Dengan shalat, seorang Mukmin secara konstan terhubungkan dengan Dia yang memilki alam semesta dan segala isinya.
Esensi hubungan itu ada pada komunikasi. Komunikasi itu tentu esensinya ada “mengingat”. Kata mengingat atau “dzikir” inilah yang menjadi esensi dasar dari shalat yang tersimpulkan dalam ayat Alqur’an: “dirikanlah sholat untuk mengingat Aku”.
Maka shalat itu esensinya pada mengingat Allah yang dengannya seorang Mukmin melakukan perjalanan vertikal spiritual (mi’raj) untuk bertemu dan berkomunikasi dengan Tuhan, sang Pencipta langit dan bumi.
Di momen bermi’raj itulah seorang Mukmin menyampaikan segala isi hati dan pikiran. Mengosongkan diri (takhalli) dengan segala daya (khusyu’) menuju kepada pertemuan batin (tajalli) dengan Rabbnya.

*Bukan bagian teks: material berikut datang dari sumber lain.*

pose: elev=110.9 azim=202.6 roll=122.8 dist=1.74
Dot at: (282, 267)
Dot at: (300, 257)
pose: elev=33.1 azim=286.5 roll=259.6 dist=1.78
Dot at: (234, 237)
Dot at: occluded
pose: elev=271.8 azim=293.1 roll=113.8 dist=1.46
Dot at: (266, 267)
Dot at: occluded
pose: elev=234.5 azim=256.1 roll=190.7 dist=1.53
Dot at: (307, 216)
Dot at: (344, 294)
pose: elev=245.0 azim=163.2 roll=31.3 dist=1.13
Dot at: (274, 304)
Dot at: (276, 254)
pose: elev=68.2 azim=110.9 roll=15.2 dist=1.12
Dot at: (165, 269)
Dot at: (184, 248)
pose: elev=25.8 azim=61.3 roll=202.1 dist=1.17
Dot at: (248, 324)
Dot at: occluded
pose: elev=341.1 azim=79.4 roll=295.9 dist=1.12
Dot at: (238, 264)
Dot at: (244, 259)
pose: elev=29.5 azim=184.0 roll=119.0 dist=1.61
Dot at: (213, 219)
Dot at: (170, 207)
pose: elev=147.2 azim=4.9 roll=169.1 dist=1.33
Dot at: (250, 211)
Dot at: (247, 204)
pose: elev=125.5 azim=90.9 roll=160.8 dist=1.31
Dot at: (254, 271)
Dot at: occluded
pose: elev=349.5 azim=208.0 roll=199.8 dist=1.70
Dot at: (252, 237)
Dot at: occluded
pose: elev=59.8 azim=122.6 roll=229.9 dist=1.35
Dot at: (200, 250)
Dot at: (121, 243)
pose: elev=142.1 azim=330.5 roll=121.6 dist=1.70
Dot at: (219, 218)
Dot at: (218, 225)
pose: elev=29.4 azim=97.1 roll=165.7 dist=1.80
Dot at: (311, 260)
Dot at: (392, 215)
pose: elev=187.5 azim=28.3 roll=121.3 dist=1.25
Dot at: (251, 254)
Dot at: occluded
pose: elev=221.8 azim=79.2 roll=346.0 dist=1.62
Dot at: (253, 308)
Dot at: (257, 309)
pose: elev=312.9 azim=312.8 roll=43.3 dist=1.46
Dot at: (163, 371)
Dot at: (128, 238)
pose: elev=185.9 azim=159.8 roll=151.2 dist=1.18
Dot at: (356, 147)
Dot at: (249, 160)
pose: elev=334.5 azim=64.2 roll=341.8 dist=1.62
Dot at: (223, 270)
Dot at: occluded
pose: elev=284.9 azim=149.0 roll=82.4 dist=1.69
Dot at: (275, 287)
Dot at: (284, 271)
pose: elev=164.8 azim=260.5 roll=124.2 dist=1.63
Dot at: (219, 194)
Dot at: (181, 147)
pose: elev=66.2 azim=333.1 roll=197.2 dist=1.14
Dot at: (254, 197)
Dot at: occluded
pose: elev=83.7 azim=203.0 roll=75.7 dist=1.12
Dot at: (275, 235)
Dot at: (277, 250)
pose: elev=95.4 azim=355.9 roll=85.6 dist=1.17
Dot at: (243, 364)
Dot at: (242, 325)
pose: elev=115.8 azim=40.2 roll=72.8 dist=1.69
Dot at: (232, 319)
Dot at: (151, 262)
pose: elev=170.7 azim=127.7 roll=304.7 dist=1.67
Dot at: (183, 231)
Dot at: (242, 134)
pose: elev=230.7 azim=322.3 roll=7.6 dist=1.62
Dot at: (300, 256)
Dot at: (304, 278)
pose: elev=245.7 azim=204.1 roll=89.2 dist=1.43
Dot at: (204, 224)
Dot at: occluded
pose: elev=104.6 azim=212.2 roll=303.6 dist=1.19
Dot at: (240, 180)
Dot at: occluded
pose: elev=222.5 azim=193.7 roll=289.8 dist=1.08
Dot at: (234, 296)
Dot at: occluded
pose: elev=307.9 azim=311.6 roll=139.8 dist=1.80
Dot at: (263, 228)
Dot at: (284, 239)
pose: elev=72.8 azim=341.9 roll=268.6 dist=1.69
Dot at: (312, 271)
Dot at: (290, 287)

Di saat batin terkoneksi dengan Allah dalam ingatan yang kokoh, di saat itulah seorang Mukmin akan merasakan kebahagiaan dan keindahan hidup tiada tara. Itulah hakikat “dengan dzikrullah hati menjadi tenang”. Bahkan Rasulullah pun meminta kepada Bilal: “arihna ya Bilal” (wahai bilal jadilah wasilah ketenangan) dengan panggilan sholat (azan).
Dengan semua itu masihkah kita lalai dan tak peduli dengan shalat? Semoga tidak!
NYC Subway, 22 Pebruari 2023
Penulis: Imam Shamsi Ali, Presiden Nusantara Foundation.